- Source data:
┄┄┄┄┄┄┄┄┄┄┄┄┄┄┄┄┄┄┄┄
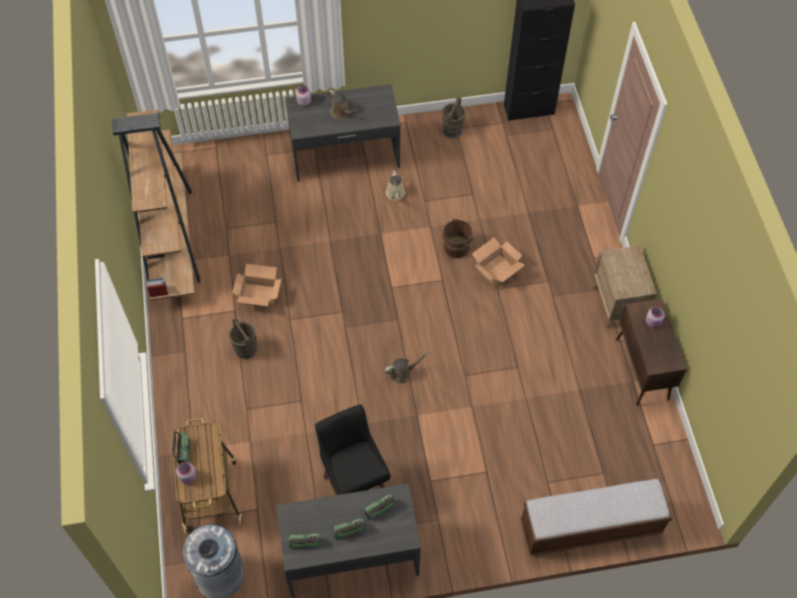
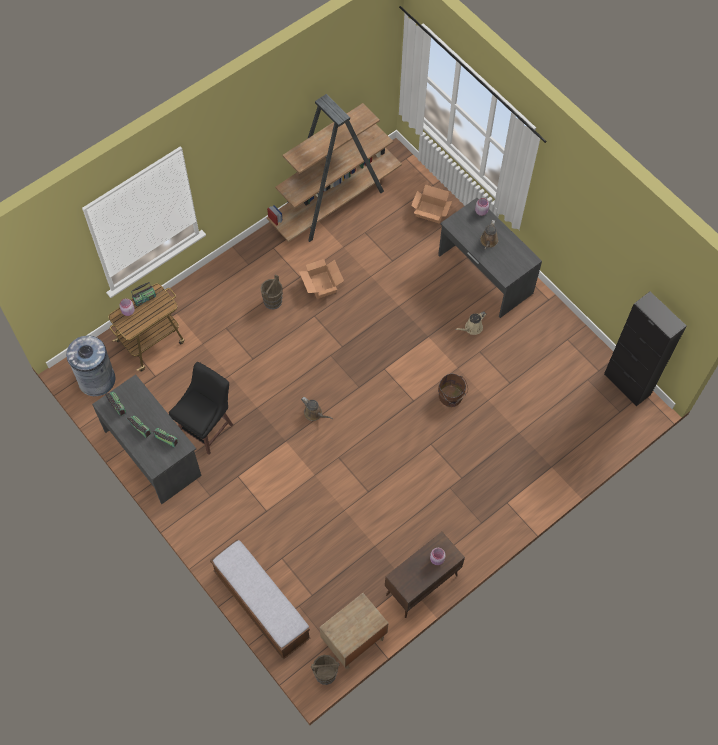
camera: 60 degrees right, 5 degrees up
brown bucket [442,97,466,138] -> brown bucket moved to [311,655,339,685]
cardboard box [472,237,525,287] -> cardboard box moved to [411,184,452,224]
brown nightstand [592,245,657,329] -> brown nightstand moved to [320,593,389,669]

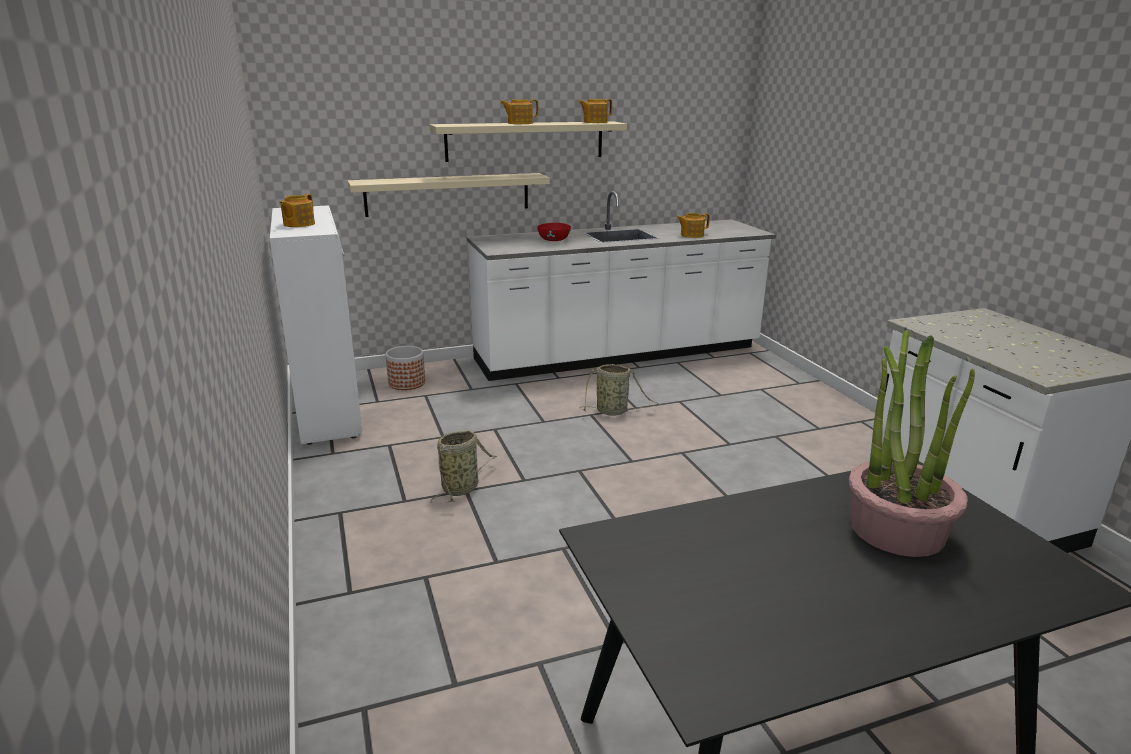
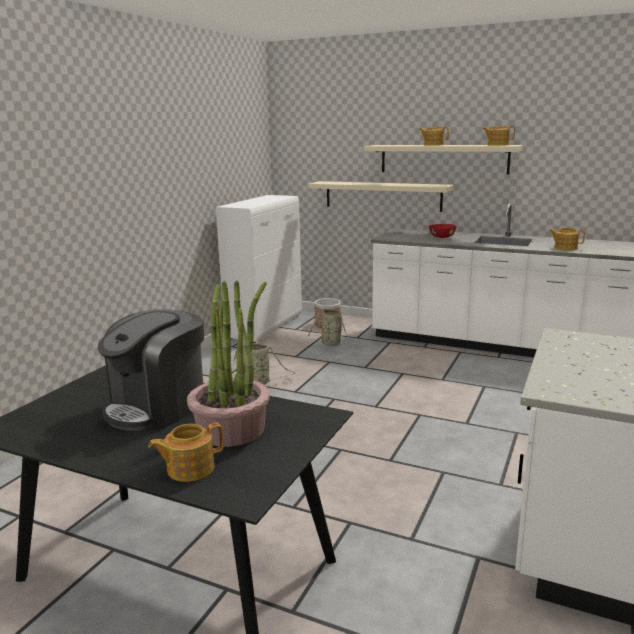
camera: 45 degrees right, 5 degrees down
teapot [279,194,315,227] -> teapot moved to [148,423,224,482]
basket [580,364,659,416] -> basket moved to [308,309,358,347]
none -> coffee machine [98,309,204,431]

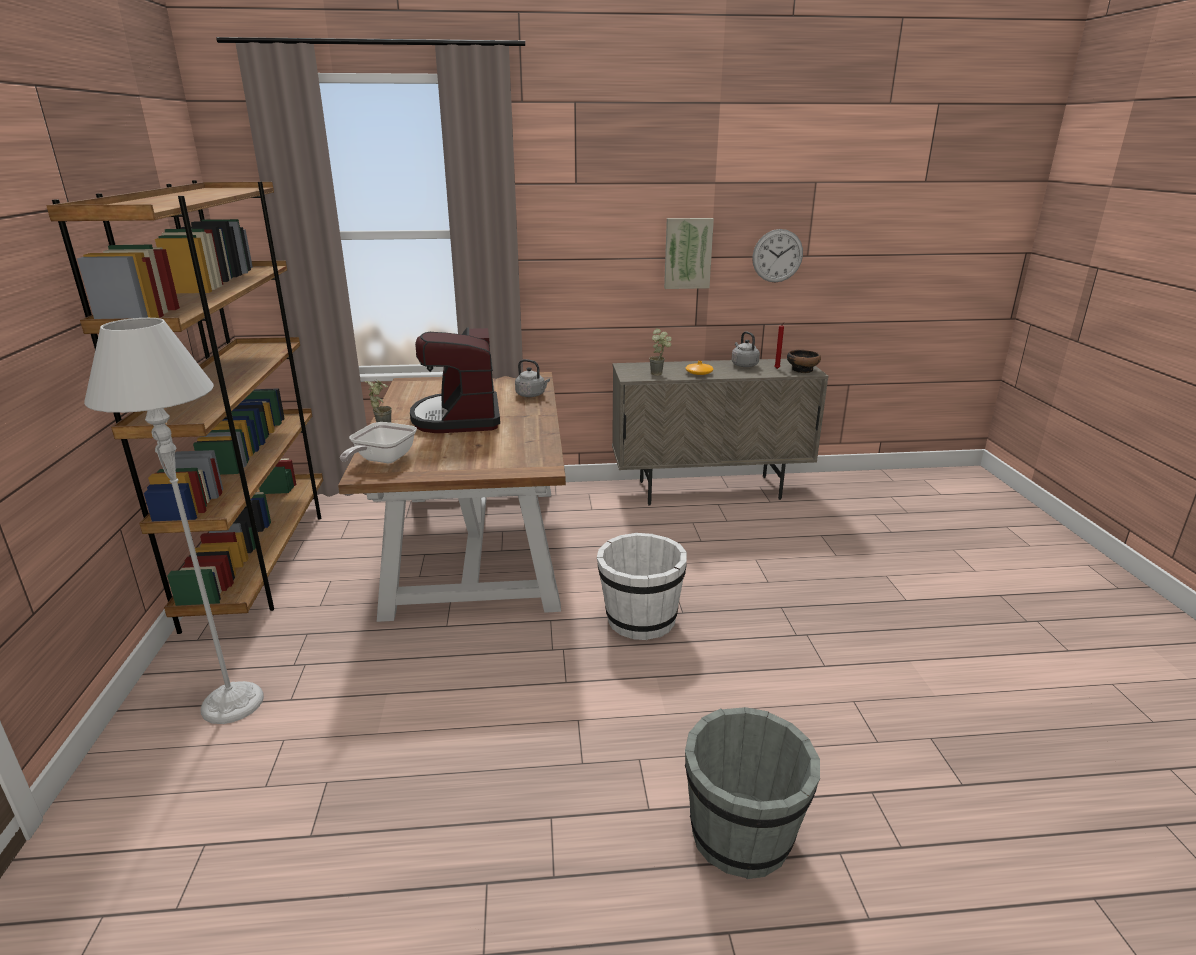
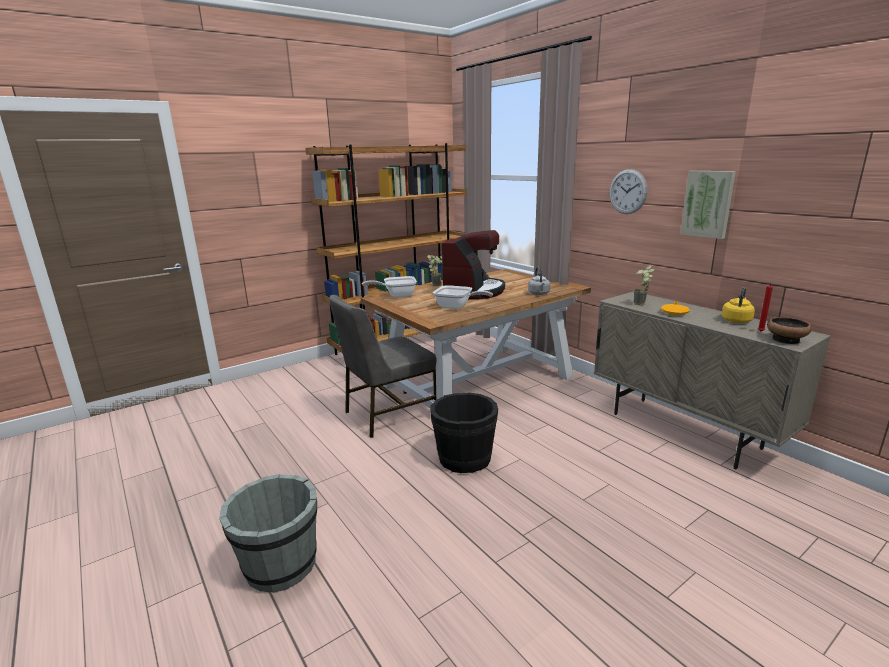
camera: 60 degrees right, 5 degrees down
grey floor lamp [84,318,264,724] -> none
coffee machine [410,328,500,433] -> coffee machine turned 150 degrees clockwise [442,230,505,300]
white bucket [597,533,687,640] -> black bucket [430,392,498,473]
grey kettle [732,331,760,367] -> yellow kettle [722,287,755,323]
wall clock [752,229,803,282] -> wall clock moved to [609,169,648,214]
none -> grey chair [329,295,436,438]
none -> frying pan [433,285,493,309]

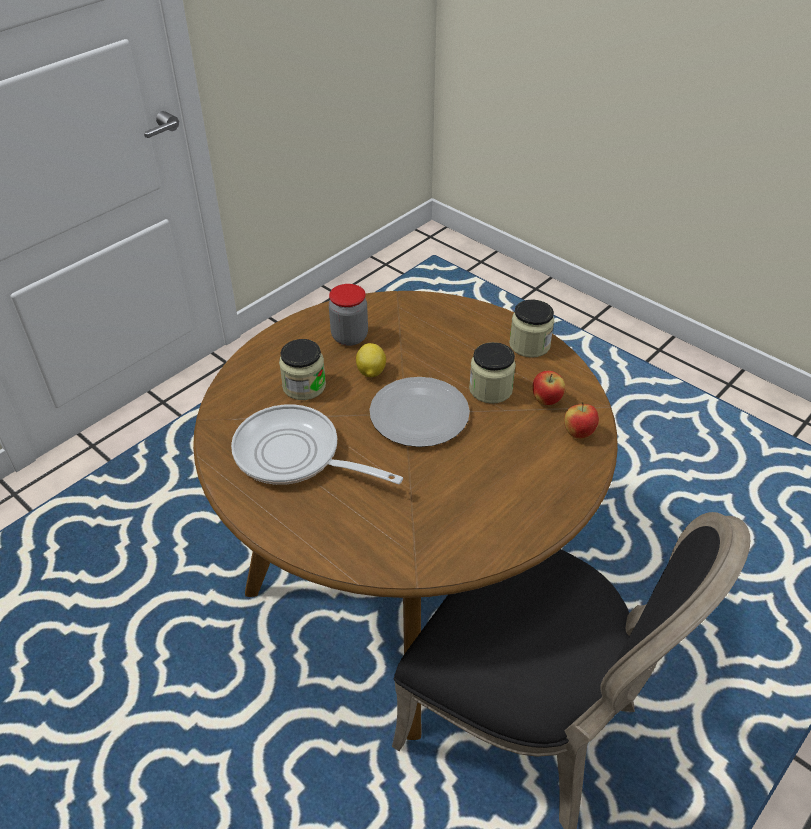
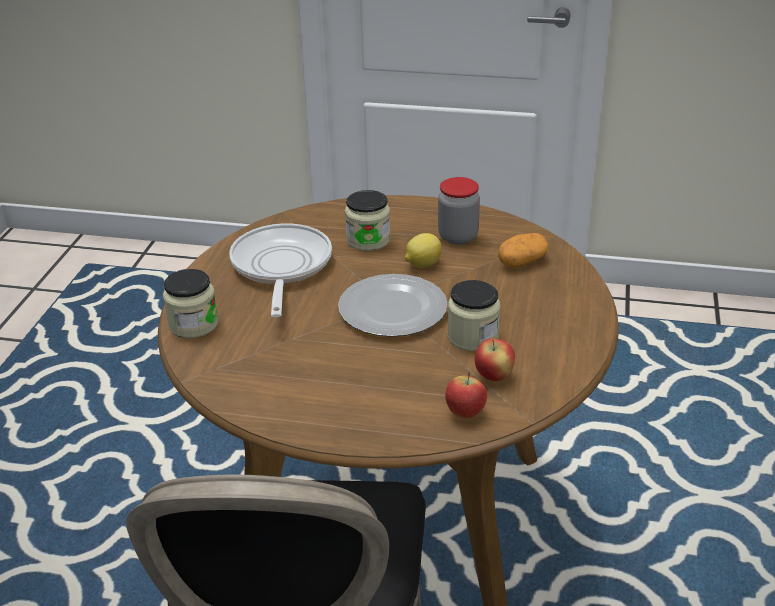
camera: 60 degrees right, 10 degrees down
jar [509,300,554,358] -> jar moved to [163,269,218,338]
none -> potato [498,233,549,268]

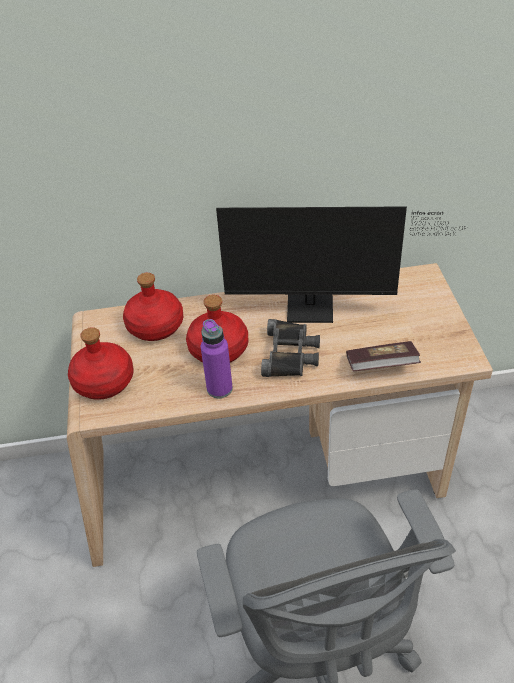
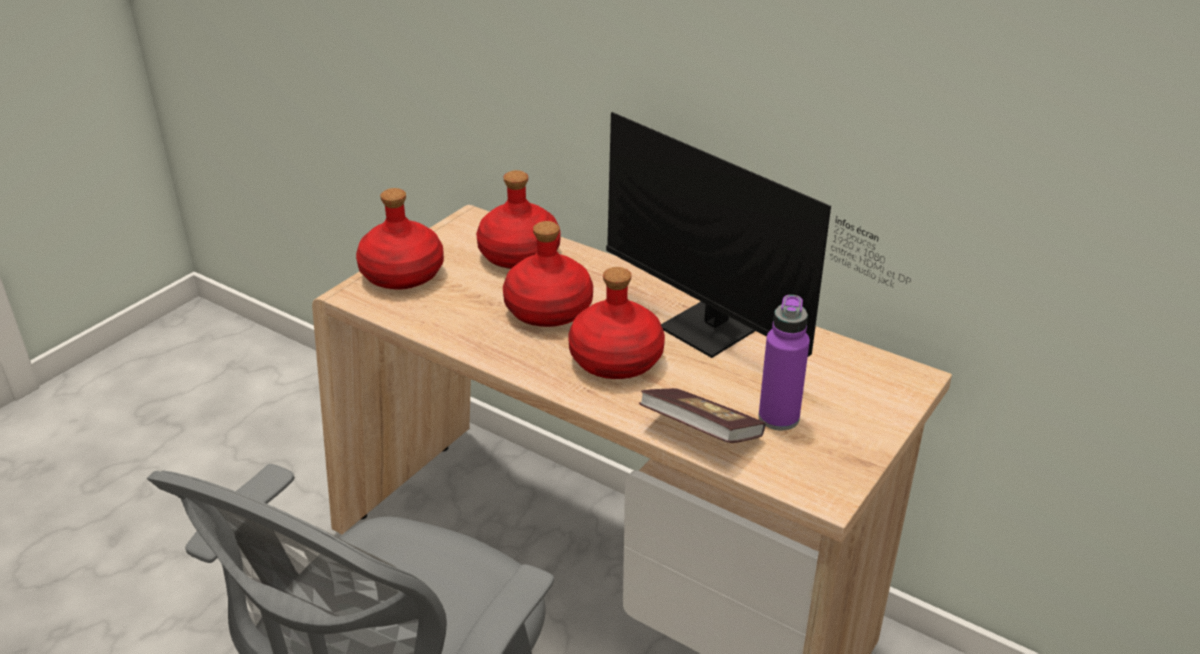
camera: 40 degrees right, 10 degrees down
purple bottle [201,319,233,398] -> purple bottle moved to [759,295,810,431]
black binoculars [261,319,320,377] -> red bottle [568,267,665,379]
┄┄┄┄┄┄┄┄┄┄┄┄┄┄┄┄┄┄┄┄
- Action item: All lines from the beginning of the entries above to the line containing "grey kettle [732,331,760,367]", inclusive, should be printed exactly, apart from the pictures.

- Output for this task:
camera: 60 degrees right, 5 degrees up
brown bucket [442,97,466,138] -> brown bucket moved to [311,655,339,685]
cardboard box [472,237,525,287] -> cardboard box moved to [411,184,452,224]
brown nightstand [592,245,657,329] -> brown nightstand moved to [320,593,389,669]

camera: 45 degrees right, 5 degrees down
teapot [279,194,315,227] -> teapot moved to [148,423,224,482]
basket [580,364,659,416] -> basket moved to [308,309,358,347]
none -> coffee machine [98,309,204,431]

camera: 60 degrees right, 5 degrees down
grey floor lamp [84,318,264,724] -> none
coffee machine [410,328,500,433] -> coffee machine turned 150 degrees clockwise [442,230,505,300]
white bucket [597,533,687,640] -> black bucket [430,392,498,473]
grey kettle [732,331,760,367] -> yellow kettle [722,287,755,323]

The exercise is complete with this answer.